++++ Alıştırma metni

Eskiden anadolu-fen liselerinde öğretmen olmak için sınav yapılıyormuş biz öyle duymuştuk ve en az 5 yıllık da öğretmen olmak gerekiyormuş. yani yeni öğretmen atamaları gerçekleşmez bu yüzden de tecrübeli eğitimcilerle çalışma fırsatınız olurdu. keza dersler ingilizce anlatıldığı için de ingilizce bilen öğretmenlerden (-ki tamamı öğretmenlik mezunu değildi, aksine odtü gibi okulların fizik bölümünü bitirmiş adam formasyonla öğretmen olup o anlatırdı fizik dersini misalen) oldukları için ufukları da biraz daha geniş oluyordu (dilin bakış açısına çok büyük bir katkısı var)

Ancak anadolu lisesi stresi ilkokul 3'de başlardı o zamanlar ailelerde. çünkü anadolu lisesi demek yekten iyi bir üniversite demekti. Bizim hocamızın anlattığı kendi hayatı misalen şöyleydi (bize o hatayı yapmayın diye anlattı)

++++++++

Görev 1: Anadolu liseleriyle ilgili metne göre, o zamanlar ailelerde anadolu lisesi stresi hangi sınıfta başlardı?
Görev 2: Anadolu liseleriyle ilgili metinde "Eskiden anadolu-fen liselerinde" sözlerinden "bir katkısı var)" sözlerine kadar uzanan kısmı aynen kopyalayın.

++++ Veri bölümü

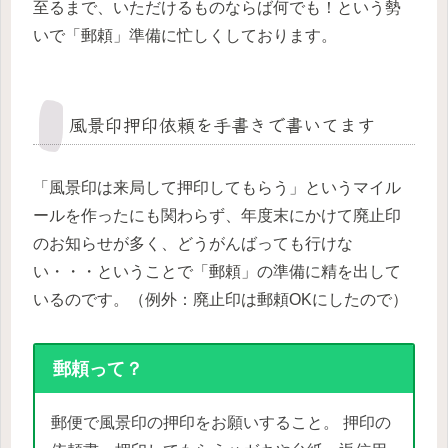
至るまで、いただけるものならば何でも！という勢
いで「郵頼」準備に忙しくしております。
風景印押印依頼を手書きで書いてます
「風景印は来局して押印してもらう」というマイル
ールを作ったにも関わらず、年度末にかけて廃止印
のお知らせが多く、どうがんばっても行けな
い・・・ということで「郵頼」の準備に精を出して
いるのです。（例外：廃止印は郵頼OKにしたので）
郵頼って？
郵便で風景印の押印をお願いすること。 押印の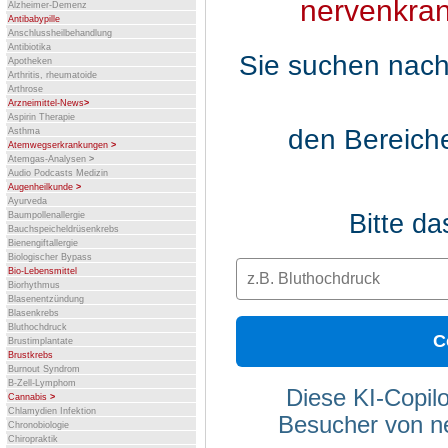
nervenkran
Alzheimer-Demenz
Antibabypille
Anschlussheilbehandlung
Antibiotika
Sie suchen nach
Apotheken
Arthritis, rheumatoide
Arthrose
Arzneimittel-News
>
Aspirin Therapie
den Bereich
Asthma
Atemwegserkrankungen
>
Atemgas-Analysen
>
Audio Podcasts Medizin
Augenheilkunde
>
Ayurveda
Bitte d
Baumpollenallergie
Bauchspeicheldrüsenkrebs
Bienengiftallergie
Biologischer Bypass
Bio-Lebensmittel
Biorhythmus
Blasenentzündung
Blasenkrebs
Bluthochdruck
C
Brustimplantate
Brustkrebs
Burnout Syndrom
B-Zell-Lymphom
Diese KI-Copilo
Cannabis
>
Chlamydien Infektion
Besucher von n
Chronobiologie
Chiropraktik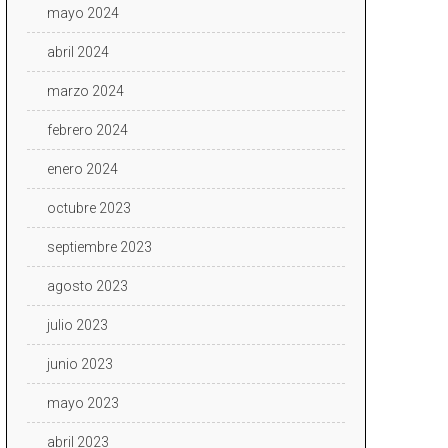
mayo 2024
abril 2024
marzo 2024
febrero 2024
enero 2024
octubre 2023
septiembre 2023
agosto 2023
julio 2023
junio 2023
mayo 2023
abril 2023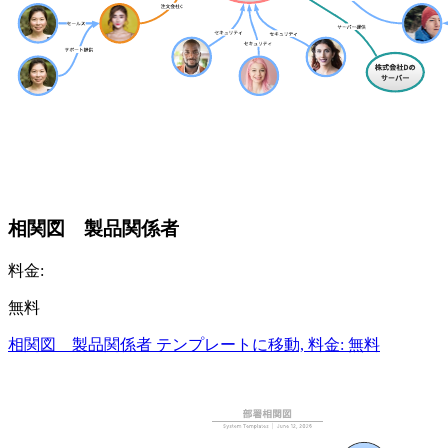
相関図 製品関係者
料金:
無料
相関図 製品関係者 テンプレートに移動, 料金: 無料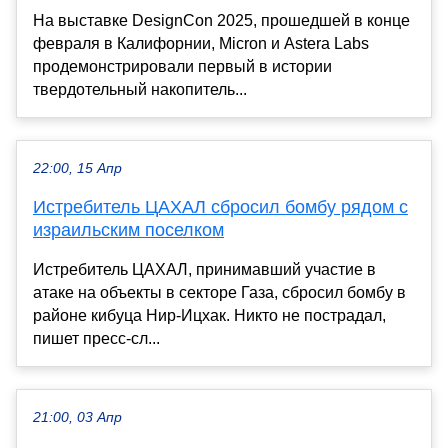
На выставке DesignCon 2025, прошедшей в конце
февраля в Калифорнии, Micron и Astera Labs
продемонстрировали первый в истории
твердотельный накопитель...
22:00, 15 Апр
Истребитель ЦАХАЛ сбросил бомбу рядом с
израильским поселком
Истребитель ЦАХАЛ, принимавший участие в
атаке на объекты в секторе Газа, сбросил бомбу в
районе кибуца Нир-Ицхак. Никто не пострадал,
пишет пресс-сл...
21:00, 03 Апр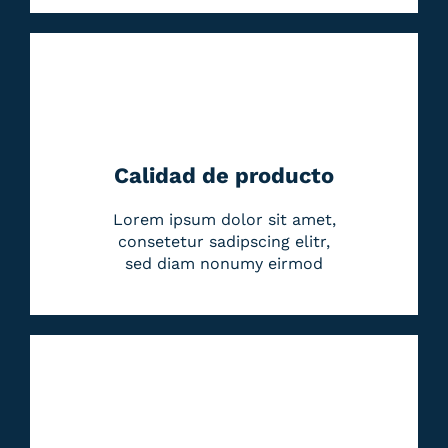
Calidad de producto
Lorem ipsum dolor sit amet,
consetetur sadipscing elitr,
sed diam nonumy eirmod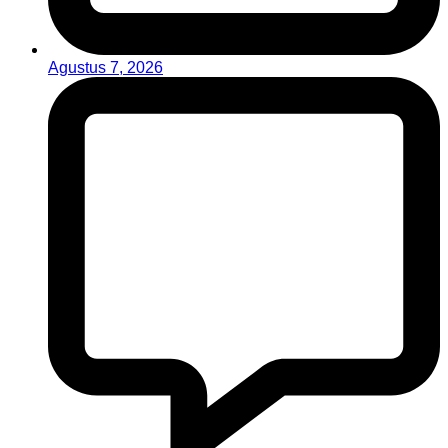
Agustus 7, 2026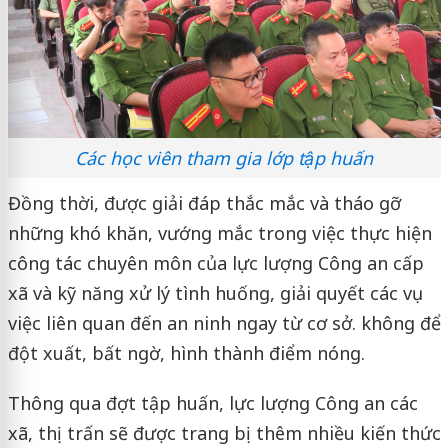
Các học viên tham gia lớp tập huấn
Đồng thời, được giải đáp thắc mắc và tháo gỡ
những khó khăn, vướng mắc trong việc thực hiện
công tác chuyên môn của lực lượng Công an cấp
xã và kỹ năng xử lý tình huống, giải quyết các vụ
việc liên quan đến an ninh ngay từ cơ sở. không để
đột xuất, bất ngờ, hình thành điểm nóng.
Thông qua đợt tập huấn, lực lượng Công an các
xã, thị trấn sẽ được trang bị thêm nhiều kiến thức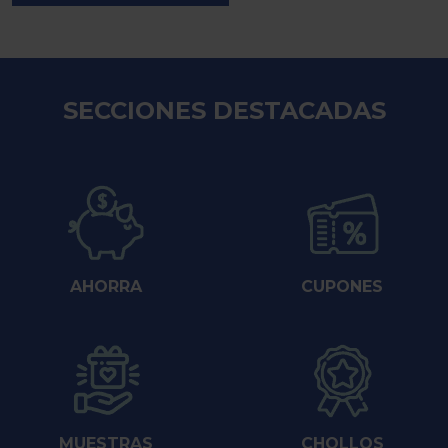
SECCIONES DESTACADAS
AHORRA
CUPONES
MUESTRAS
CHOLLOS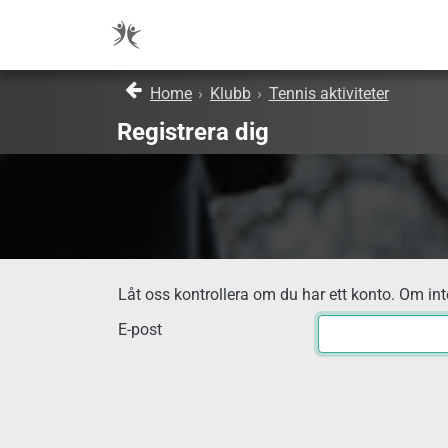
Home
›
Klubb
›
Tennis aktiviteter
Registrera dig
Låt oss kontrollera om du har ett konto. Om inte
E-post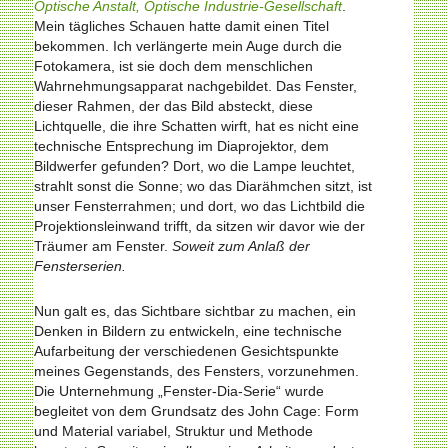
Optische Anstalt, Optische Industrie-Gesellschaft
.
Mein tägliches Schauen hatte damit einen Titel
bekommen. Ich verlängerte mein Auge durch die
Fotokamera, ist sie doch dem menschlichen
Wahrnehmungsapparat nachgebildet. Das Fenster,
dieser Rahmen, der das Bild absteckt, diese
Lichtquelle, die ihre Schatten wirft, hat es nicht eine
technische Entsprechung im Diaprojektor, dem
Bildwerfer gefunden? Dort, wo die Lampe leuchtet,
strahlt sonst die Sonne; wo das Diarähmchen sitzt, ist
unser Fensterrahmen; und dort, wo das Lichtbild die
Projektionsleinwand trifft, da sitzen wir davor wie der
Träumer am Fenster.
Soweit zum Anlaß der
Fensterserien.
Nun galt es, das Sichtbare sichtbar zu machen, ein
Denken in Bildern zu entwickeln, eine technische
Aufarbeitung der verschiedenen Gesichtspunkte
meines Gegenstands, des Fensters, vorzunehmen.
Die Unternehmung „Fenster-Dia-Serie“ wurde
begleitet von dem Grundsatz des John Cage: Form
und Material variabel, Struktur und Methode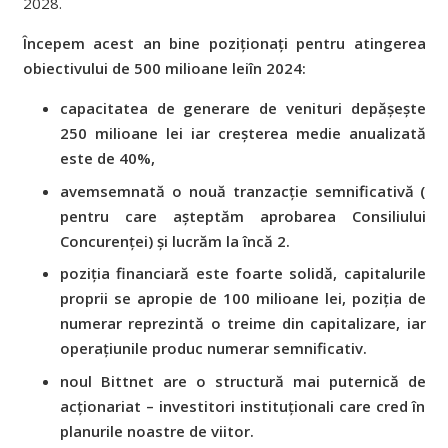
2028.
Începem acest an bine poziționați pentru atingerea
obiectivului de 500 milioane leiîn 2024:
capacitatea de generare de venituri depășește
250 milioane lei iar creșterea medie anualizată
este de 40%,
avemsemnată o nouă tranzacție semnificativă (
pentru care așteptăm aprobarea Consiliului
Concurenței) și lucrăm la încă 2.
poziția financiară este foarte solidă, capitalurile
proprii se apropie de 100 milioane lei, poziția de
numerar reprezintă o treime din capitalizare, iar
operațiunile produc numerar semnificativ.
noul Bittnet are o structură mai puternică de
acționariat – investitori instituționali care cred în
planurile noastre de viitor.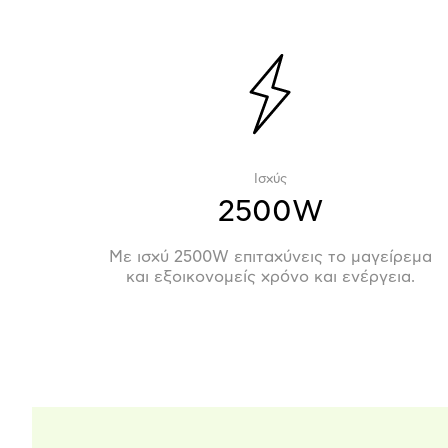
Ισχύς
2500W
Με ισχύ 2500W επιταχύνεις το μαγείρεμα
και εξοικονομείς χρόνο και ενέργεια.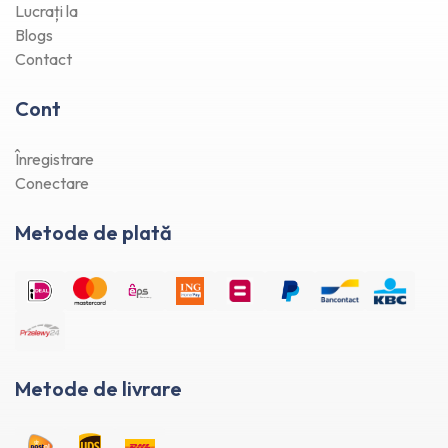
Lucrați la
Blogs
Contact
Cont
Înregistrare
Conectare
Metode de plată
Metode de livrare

++++++++

Yanıt 1: İlkokul 3'te başlardı.

Yanıt 2:
Eskiden anadolu-fen liselerinde öğretmen olmak için sınav yapılıyormuş biz öyle duymuştuk ve en az 5 yıllık da öğretmen olmak gerekiyormuş. yani yeni öğretmen atamaları gerçekleşmez bu yüzden de tecrübeli eğitimcilerle çalışma fırsatınız olurdu. keza dersler ingilizce anlatıldığı için de ingilizce bilen öğretmenlerden (-ki tamamı öğretmenlik mezunu değildi, aksine odtü gibi okulların fizik bölümünü bitirmiş adam formasyonla öğretmen olup o anlatırdı fizik dersini misalen) oldukları için ufukları da biraz daha geniş oluyordu (dilin bakış açısına çok büyük bir katkısı var)